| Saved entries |
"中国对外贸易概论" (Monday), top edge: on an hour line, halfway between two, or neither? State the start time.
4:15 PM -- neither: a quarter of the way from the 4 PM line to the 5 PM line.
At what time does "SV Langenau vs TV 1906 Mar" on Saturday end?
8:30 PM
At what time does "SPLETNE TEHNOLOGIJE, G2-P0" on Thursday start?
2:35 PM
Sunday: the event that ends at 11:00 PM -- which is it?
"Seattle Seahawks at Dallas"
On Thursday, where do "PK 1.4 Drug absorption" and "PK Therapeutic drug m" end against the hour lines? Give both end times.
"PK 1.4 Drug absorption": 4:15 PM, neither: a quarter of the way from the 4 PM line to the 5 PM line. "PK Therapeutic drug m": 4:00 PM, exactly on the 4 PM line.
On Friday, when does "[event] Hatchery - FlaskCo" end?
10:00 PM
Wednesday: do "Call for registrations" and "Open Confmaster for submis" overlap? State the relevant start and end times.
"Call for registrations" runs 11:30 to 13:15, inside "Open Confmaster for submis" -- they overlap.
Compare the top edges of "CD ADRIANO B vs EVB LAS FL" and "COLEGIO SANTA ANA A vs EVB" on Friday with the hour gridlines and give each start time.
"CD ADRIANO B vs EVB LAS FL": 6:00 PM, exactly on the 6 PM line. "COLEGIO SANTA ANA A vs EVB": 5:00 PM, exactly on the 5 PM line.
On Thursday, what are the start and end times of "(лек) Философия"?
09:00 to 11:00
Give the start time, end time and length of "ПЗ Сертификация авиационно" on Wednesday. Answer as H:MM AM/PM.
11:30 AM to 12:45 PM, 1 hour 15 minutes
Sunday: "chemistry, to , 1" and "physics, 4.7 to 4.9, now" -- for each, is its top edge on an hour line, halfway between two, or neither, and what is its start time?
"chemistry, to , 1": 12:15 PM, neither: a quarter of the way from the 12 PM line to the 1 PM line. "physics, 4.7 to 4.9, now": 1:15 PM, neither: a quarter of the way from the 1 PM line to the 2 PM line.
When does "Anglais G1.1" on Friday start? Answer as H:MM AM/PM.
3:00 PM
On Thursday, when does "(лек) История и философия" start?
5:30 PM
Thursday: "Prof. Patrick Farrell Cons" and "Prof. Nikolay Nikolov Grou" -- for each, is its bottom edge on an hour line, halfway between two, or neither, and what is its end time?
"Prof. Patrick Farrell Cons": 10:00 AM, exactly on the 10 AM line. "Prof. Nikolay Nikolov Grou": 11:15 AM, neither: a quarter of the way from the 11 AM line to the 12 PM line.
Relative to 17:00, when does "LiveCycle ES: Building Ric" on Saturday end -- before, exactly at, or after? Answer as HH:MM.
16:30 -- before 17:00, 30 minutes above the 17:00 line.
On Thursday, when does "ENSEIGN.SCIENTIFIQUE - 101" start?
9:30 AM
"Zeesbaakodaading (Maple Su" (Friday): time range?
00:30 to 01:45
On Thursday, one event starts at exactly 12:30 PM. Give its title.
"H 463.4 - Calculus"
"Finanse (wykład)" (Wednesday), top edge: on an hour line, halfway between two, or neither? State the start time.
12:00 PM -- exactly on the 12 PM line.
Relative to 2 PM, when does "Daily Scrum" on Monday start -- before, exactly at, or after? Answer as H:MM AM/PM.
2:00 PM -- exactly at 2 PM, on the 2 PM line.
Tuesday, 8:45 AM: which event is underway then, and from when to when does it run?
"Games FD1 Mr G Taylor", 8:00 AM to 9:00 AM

| Problem to solve |
Arrange all the entries above as a two-column CSV with the columns "input" and "output", one row per entry, giving the entry's text and its answer. Put each in its own quoted field, with any line breaks replaced by spaces.

| Answer below |
input,output
"""中国对外贸易概论"" (Monday), top edge: on an hour line, halfway between two, or neither? State the start time.","4:15 PM -- neither: a quarter of the way from the 4 PM line to the 5 PM line."
"At what time does ""SV Langenau vs TV 1906 Mar"" on Saturday end?","8:30 PM"
"At what time does ""SPLETNE TEHNOLOGIJE, G2-P0"" on Thursday start?","2:35 PM"
"Sunday: the event that ends at 11:00 PM -- which is it?","""Seattle Seahawks at Dallas"""
"On Thursday, where do ""PK 1.4 Drug absorption"" and ""PK Therapeutic drug m"" end against the hour lines? Give both end times.","""PK 1.4 Drug absorption"": 4:15 PM, neither: a quarter of the way from the 4 PM line to the 5 PM line. ""PK Therapeutic drug m"": 4:00 PM, exactly on the 4 PM line."
"On Friday, when does ""[event] Hatchery - FlaskCo"" end?","10:00 PM"
"Wednesday: do ""Call for registrations"" and ""Open Confmaster for submis"" overlap? State the relevant start and end times.","""Call for registrations"" runs 11:30 to 13:15, inside ""Open Confmaster for submis"" -- they overlap."
"Compare the top edges of ""CD ADRIANO B vs EVB LAS FL"" and ""COLEGIO SANTA ANA A vs EVB"" on Friday with the hour gridlines and give each start time.","""CD ADRIANO B vs EVB LAS FL"": 6:00 PM, exactly on the 6 PM line. ""COLEGIO SANTA ANA A vs EVB"": 5:00 PM, exactly on the 5 PM line."
"On Thursday, what are the start and end times of ""(лек) Философия""?","09:00 to 11:00"
"Give the start time, end time and length of ""ПЗ Сертификация авиационно"" on Wednesday. Answer as H:MM AM/PM.","11:30 AM to 12:45 PM, 1 hour 15 minutes"
"Sunday: ""chemistry, to , 1"" and ""physics, 4.7 to 4.9, now"" -- for each, is its top edge on an hour line, halfway between two, or neither, and what is its start time?","""chemistry, to , 1"": 12:15 PM, neither: a quarter of the way from the 12 PM line to the 1 PM line. ""physics, 4.7 to 4.9, now"": 1:15 PM, neither: a quarter of the way from the 1 PM line to the 2 PM line."
"When does ""Anglais G1.1"" on Friday start? Answer as H:MM AM/PM.","3:00 PM"
"On Thursday, when does ""(лек) История и философия"" start?","5:30 PM"
"Thursday: ""Prof. Patrick Farrell Cons"" and ""Prof. Nikolay Nikolov Grou"" -- for each, is its bottom edge on an hour line, halfway between two, or neither, and what is its end time?","""Prof. Patrick Farrell Cons"": 10:00 AM, exactly on the 10 AM line. ""Prof. Nikolay Nikolov Grou"": 11:15 AM, neither: a quarter of the way from the 11 AM line to the 12 PM line."
"Relative to 17:00, when does ""LiveCycle ES: Building Ric"" on Saturday end -- before, exactly at, or after? Answer as HH:MM.","16:30 -- before 17:00, 30 minutes above the 17:00 line."
"On Thursday, when does ""ENSEIGN.SCIENTIFIQUE - 101"" start?","9:30 AM"
"""Zeesbaakodaading (Maple Su"" (Friday): time range?","00:30 to 01:45"
"On Thursday, one event starts at exactly 12:30 PM. Give its title.","""H 463.4 - Calculus"""
"""Finanse (wykład)"" (Wednesday), top edge: on an hour line, halfway between two, or neither? State the start time.","12:00 PM -- exactly on the 12 PM line."
"Relative to 2 PM, when does ""Daily Scrum"" on Monday start -- before, exactly at, or after? Answer as H:MM AM/PM.","2:00 PM -- exactly at 2 PM, on the 2 PM line."
"Tuesday, 8:45 AM: which event is underway then, and from when to when does it run?","""Games FD1 Mr G Taylor"", 8:00 AM to 9:00 AM"